McCullum's 'Excessively Prepared' Test Series Blunder May Prove to Be The English Team's Aggressive Cricket Epitaph
The England head coach loathed the moniker Bazball from its inception, considering it reductive and maybe foreseeing how it might be used as a weapon down the line. Right now, down 2-0 in an away Ashes series that started with great expectations, it has turned into the subject of Australian jokes.
However the coach has contributed to the problem either. After the crushing defeat at the Gabba, his insistence that, if there was an issue, England were 'too prepared' before the pink-ball match was like trying to put out a rubbish fire with gasoline. It could become his epitaph as England head coach if performances do not take an upturn.
On one level, you almost have to admire his commitment to the bit. As much as McCullum says he block out external noise, he must have been all too aware of an England team increasingly characterised as freewheeling and lacking preparation.
The truth, as ever, is more nuanced. England enjoy golf just as much during their scheduled breaks as their opponents and they train just as much. Prior to the Gabba Test, they trained for longer, logging five days to Australia's three, due to their lack of exposure to the pink Kookaburra ball and the different lighting conditions.
The Question of Preparation and Practice
McCullum's point about being "over-prepared" was that those additional training days were his decision – the instance he blinked in his belief that less is more. It suggested a Test match's worth of mental energy was expended before they even took the field in the cauldron of Australia's fortress. And though nets are a chance to refine technique, they can also become a comfort zone; low-pressure activity that mainly maintains the reactions quick.
Fixtures are congested such that pre-series state games were not possible (and no guarantee, as shown by England having played three before the whitewash in 2013-14). More difficult to justify is the dismissal of domestic red-ball cricket as a worthwhile exercise more broadly, as shown by a young player's unproductive season.
Match Deficiencies and Strategic Lack of Evolution
Only playing hardens cricketers for the various scenarios they walk out to face, and it is here where England have so far been found lacking. The issue is not just with the batting – harrowing as some of the shot selection has been – but an attack that seems without a spearhead. No bowler has demonstrated the persistence or control that the exceptional Mitchell Starc and his support cast have displayed.
The coach's unconventional outlook was freeing during its first 12 months, an excellent, well diagnosed solution to shake off the torpor that came before. The disappointment now comes in how it has seemingly failed to move beyond that point – the lack of an second phase to the original software that has seen results taper off to an even record from their most recent matches.

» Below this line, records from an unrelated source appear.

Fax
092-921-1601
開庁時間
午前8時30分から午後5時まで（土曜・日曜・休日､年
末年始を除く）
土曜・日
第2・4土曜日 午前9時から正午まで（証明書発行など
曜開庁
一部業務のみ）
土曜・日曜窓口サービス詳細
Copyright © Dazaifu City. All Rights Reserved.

Player Spotlight and Selection Dilemmas
Among them is the wicketkeeper-batter, a talent, undoubtedly, but one who is being constantly tested on both edges and missed two key chances with the gloves. It probably does not help when your counterpart, the Australian keeper, has just produced a masterful performance.

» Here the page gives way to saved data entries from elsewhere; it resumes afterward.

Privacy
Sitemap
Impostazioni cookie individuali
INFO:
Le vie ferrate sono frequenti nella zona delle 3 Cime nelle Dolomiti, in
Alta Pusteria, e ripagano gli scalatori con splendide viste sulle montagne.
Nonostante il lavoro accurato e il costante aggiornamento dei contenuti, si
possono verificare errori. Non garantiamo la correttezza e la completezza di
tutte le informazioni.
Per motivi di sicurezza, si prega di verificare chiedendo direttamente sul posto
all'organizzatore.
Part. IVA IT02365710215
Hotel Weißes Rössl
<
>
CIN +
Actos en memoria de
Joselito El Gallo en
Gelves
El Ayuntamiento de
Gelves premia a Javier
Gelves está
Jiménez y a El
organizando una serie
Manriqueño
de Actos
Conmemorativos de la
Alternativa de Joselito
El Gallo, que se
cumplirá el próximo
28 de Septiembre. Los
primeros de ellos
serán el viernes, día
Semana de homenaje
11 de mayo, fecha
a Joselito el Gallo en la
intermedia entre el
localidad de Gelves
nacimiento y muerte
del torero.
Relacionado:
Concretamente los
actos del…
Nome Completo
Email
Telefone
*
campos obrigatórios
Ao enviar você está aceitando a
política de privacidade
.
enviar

Based on the coach's words in the aftermath, England appear set to keep the faith with Smith in Adelaide. The expectation – as is the case – is that a switch to a more familiar match environment unleashes his top form, with Perth's bouncy pitch and the unfamiliar day-night format now in the past.
The alternative is to enact the plan discovered during the victorious series in New Zealand 12 months ago by moving Ollie Pope down to his more natural home as a active No. 5 or 6, giving him the gloves, and picking a fresh face at first drop. A young contender made some runs for the Lions recently, or maybe Will Jacks could perform a similar role to Moeen Ali in 2023.
In the end, none of this is perfect, however Australia's better fundamentals having destroyed pre-series optimism and forced the team's entire approach into the spotlight.